Bueno amigos, tengo una duda acerca de los potenciómetros deslizantes, quisiera saber, de los terminales del potenciómetro cual vendrian a ser  1, 2 y 3 respectivamente, en otras palabras cual serian los extremos y cual vendria ser el central..Gracias


----------



## fernandoae (Mar 4, 2010)

Multimetro y asunto solucionado, aunque me arriesgo a decirte que el A es el comun...


----------



## tecnogirl (Mar 4, 2010)

Y si no quieres usar el voltimetro, un destornillador y abres el Pot y descubres las conexiones internas... (hay solucion para casi todo!). Saludos.


----------



## SCJOSEMANUEL (Mar 4, 2010)

tecnogirl dijo:


> Y si no quieres usar el voltimetro, un destornillador y abres el Pot y descubres las conexiones internas... (hay solucion para casi todo!). Saludos.
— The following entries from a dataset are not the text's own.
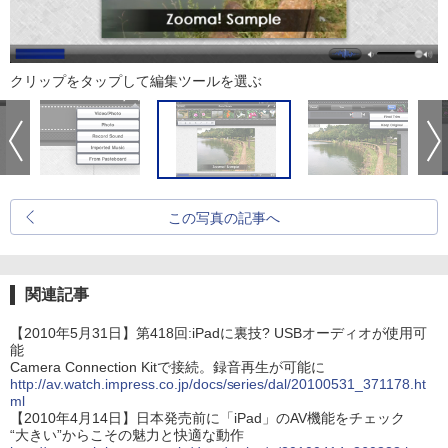
クリップをタップして編集ツールを選ぶ
この写真の記事へ
関連記事
【2010年5月31日】第418回:iPadに裏技? USBオーディオが使用可
能
Camera Connection Kitで接続。録音再生が可能に
http://av.watch.impress.co.jp/docs/series/dal/20100531_371178.ht
ml
【2010年4月14日】日本発売前に「iPad」のAV機能をチェック
“大きい”からこその魅力と快適な動作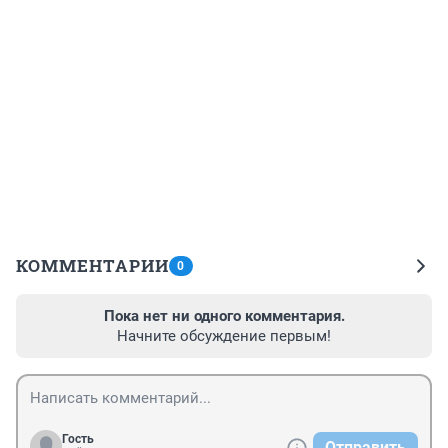
КОММЕНТАРИИ
0
Пока нет ни одного комментария.
Начните обсуждение первым!
Гость
Отправить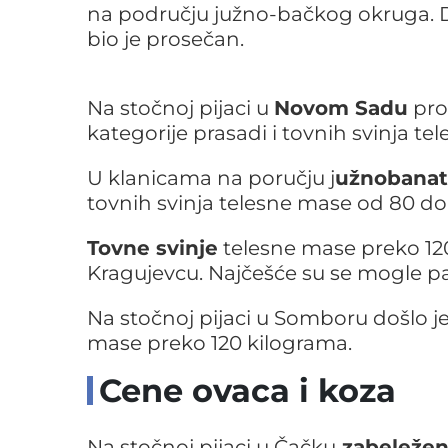
na području južno-bačkog okruga. D
bio je prosečan.
Na stočnoj pijaci u
Novom Sadu
pro
kategorije prasadi i tovnih svinja t
U klanicama na poručju j
užnobanat
tovnih svinja telesne mase od 80 do 
Tovne svinje
telesne mase preko 120
Kragujevcu. Najčešće su se mogle paz
Na stočnoj pijaci u Somboru došlo j
mase preko 120 kilograma.
Cene ovaca i koza
Na stočnoj pijaci u Čačku
zabeleže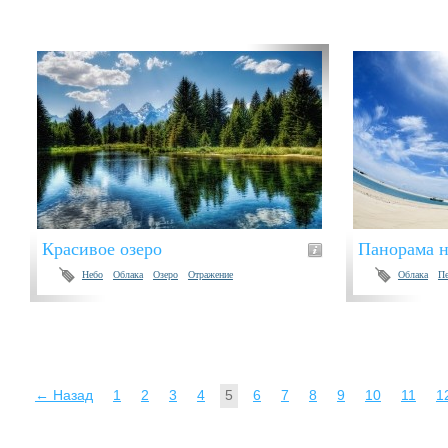
Красивое озеро
Панорама н
Небо
Облака
Озеро
Отражение
Облака
Пе
← Назад
1
2
3
4
5
6
7
8
9
10
11
1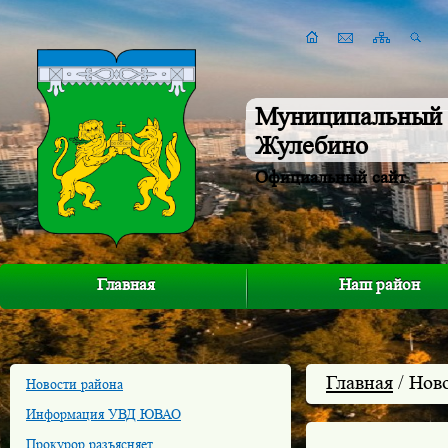
Муниципальный 
Жулебино
Официальный сайт
Главная
Наш район
Главная
/ Нов
Новости района
Информация УВД ЮВАО
Прокурор разъясняет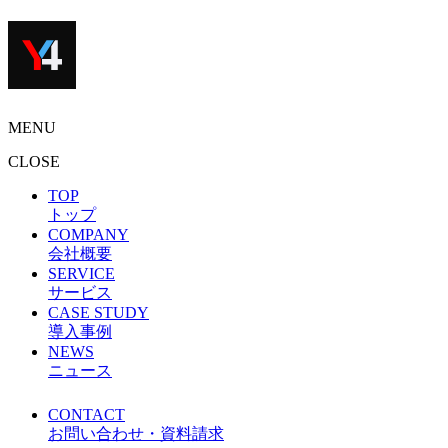
MENU
CLOSE
TOP
トップ
COMPANY
会社概要
SERVICE
サービス
CASE STUDY
導入事例
NEWS
ニュース
CONTACT
お問い合わせ・資料請求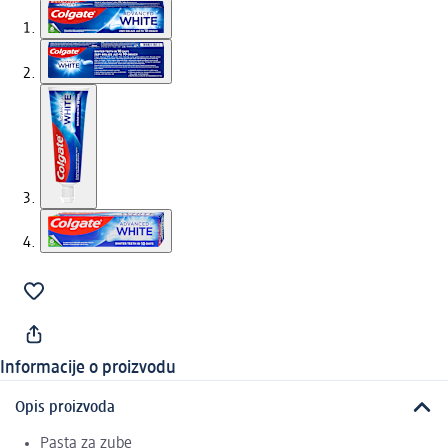
Informacije o proizvodu
Opis proizvoda
Pasta za zube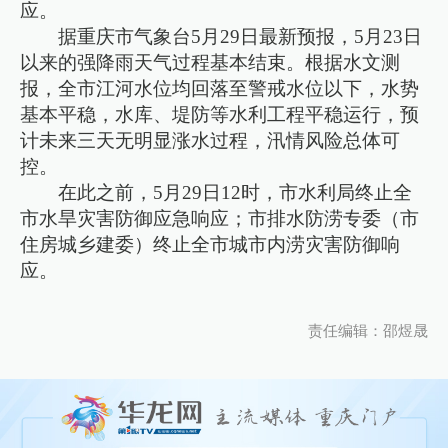
应。
据重庆市气象台5月29日最新预报，5月23日
以来的强降雨天气过程基本结束。根据水文测
报，全市江河水位均回落至警戒水位以下，水势
基本平稳，水库、堤防等水利工程平稳运行，预
计未来三天无明显涨水过程，汛情风险总体可
控。
在此之前，5月29日12时，市水利局终止全
市水旱灾害防御应急响应；市排水防涝专委（市
住房城乡建委）终止全市城市内涝灾害防御响
应。
责任编辑：邵煜晟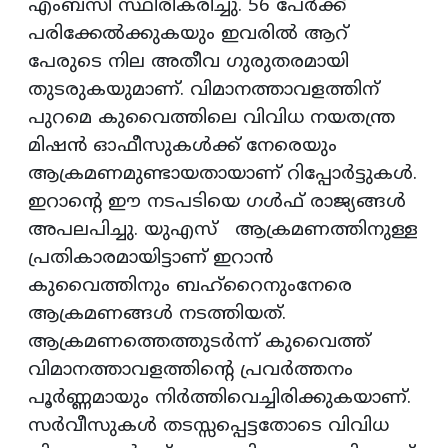
എംബസി സ്ഥിരീകരിച്ചു. 56 പേര്‍ക്ക്
പരിക്കേല്‍ക്കുകയും ഇവരില്‍ ആറ്
പേരുടെ നില അതീവ ഗുരുതരമായി
തുടരുകയുമാണ്. വിമാനത്താവളത്തിന്
പുറമെ കുവൈത്തിലെ വിവിധ നയതന്ത്ര
മിഷന്‍ ഓഫീസുകള്‍ക്ക് നേരെയും
ആക്രമണമുണ്ടായതായാണ് റിപ്പോര്‍ട്ടുകള്‍.
ഇറാന്റെ ഈ നടപടിയെ ഗള്‍ഫ് രാജ്യങ്ങള്‍
അപലപിച്ചു. യുഎസ് ആക്രമണത്തിനുള്ള
പ്രതികാരമായിട്ടാണ് ഇറാന്‍
കുവൈത്തിനും ബഹ്റൈനുംനേരെ
ആക്രമണങ്ങള്‍ നടത്തിയത്.
ആക്രമണത്തെത്തുടര്‍ന്ന് കുവൈത്ത്
വിമാനത്താവളത്തിന്റെ പ്രവര്‍ത്തനം
പൂര്‍ണ്ണമായും നിര്‍ത്തിവെച്ചിരിക്കുകയാണ്.
സര്‍വീസുകള്‍ തടസ്സപ്പെട്ടതോടെ വിവിധ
Hola de nuevo.. dame una mano ...cual vendria a ser el central y los extremos, espero tu respuesta,Gracias


----------



## Josefe17 (Mar 4, 2010)

A central, B y C extremos (entre ellos está la resistencia interna) Y suerte al montarlo...

Atentamente
Josefe17


----------



## tecnogirl (Mar 4, 2010)

Asi es josefe17. Saludos


----------



## SCJOSEMANUEL (Mar 4, 2010)

Geacias a todos por sus respuestas, son lo maximo


----------



## Niccolas (Nov 16, 2013)

Hola a todos, disculpen lo basico de mi pregunta pero es que estoy armando un controlador midi y tengo 2 potenciometros deslizantes de 10k lineales

El problema es, _cual es la masa? y la señal?_ desde ya disculpen la ignorancia, saludos



el potenciometro en cuestion es el siguiente:


----------



## juanma2468 (Nov 16, 2013)

Pues me da la sensacion que es un potenciometro estereo, para saber la ditribucion de los pines, deberias usar un tester y medir entre sus pines para poder darte cuenta e identificar cada uno de ellos, una vez que tengas cual es el pin central y cuales los extremos, simplemente envias la señal a uno de los extremos, el otro extremo lo mandas a masa y el punto central sera tu salida.


----------